Second, you haven't really explained the nature of what you're doing. Are your saved datasets references to immutable objects in the existing database? What do you mean by recovering them when needed? How long is "a while" when you talk about expiration? Is the underlying data that you're referencing static or dynamic? Can you save the search pattern and an offset, or do you need to save the individual reference?
Does the data related to a session need to be inserted into a database? Might it be more efficient in files? Does that need to be distributed across multiple systems?
There are a lot of questions left in my answer. For that, you need to better express or even define the requirements beyond the technical overview you've given.
Update: There are many possible solutions for this. Here are two:
Write those to a single table (saved_searches or such) that has an incrementing search id. Bonus points for inserting your keys in sorted order. (search_id unsigned bigint, item_id char(20), primary key (search_id, item_id). That will really limit fragmentation, keep each search clustered, and free up pages in a roughly sequential order.
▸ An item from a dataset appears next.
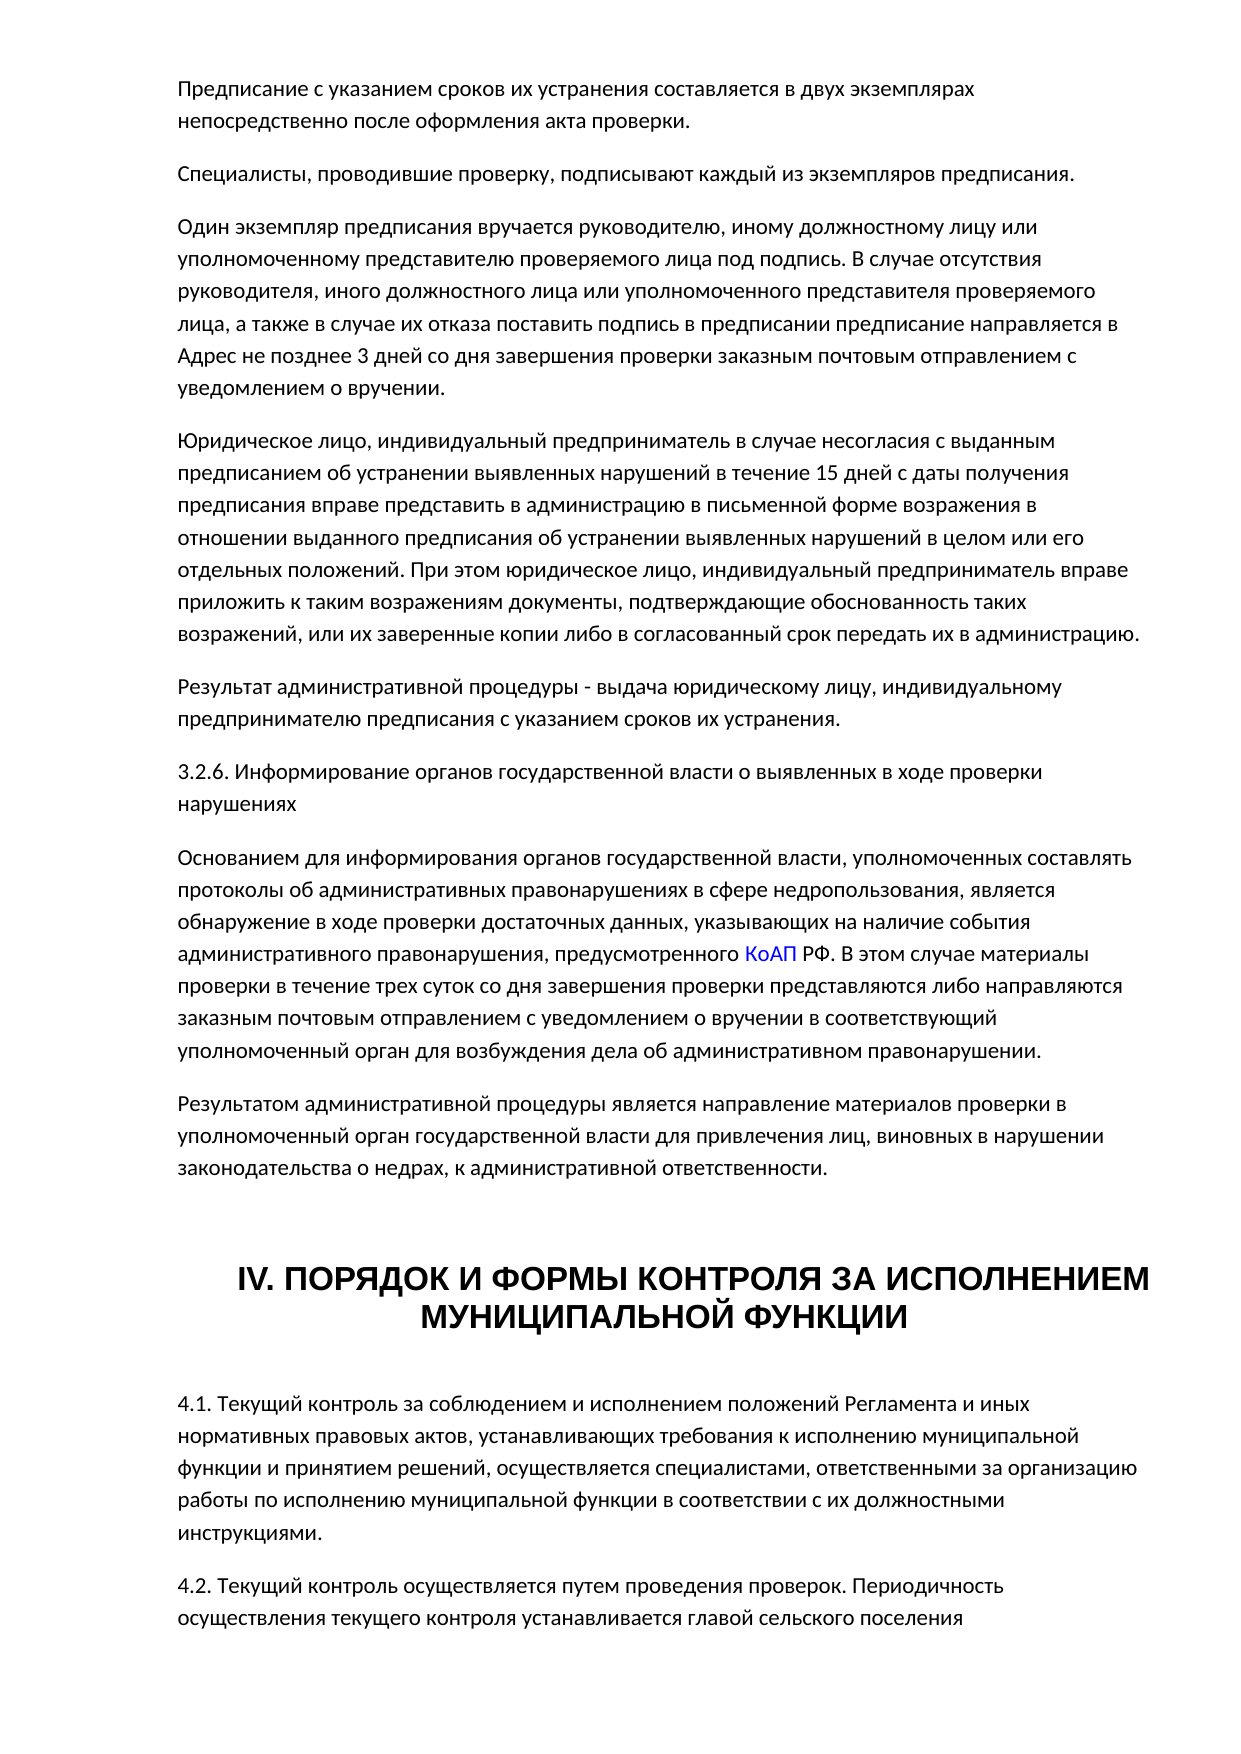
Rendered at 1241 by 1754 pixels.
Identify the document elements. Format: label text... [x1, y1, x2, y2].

It's almost a rolling table, and that's about the best case for doing great amounts of insertions and deletions. In that circumstance, you pay a cost for insertion, and double that cost for deletion. You must also iterate the entire search result.
If your search items have an incrementing primary id such that any new insertion to the database will have a higher value than anything that is already in the database, that is the most efficient. Alternately, inserting a datestamp would achieve the same effect with less efficiency (every row must actually be checked in a query instead of just the index entries). If you take note of that maximum id, and you don't delete records, then you can save searches that use zero space by always setting a maximum id on the saved query.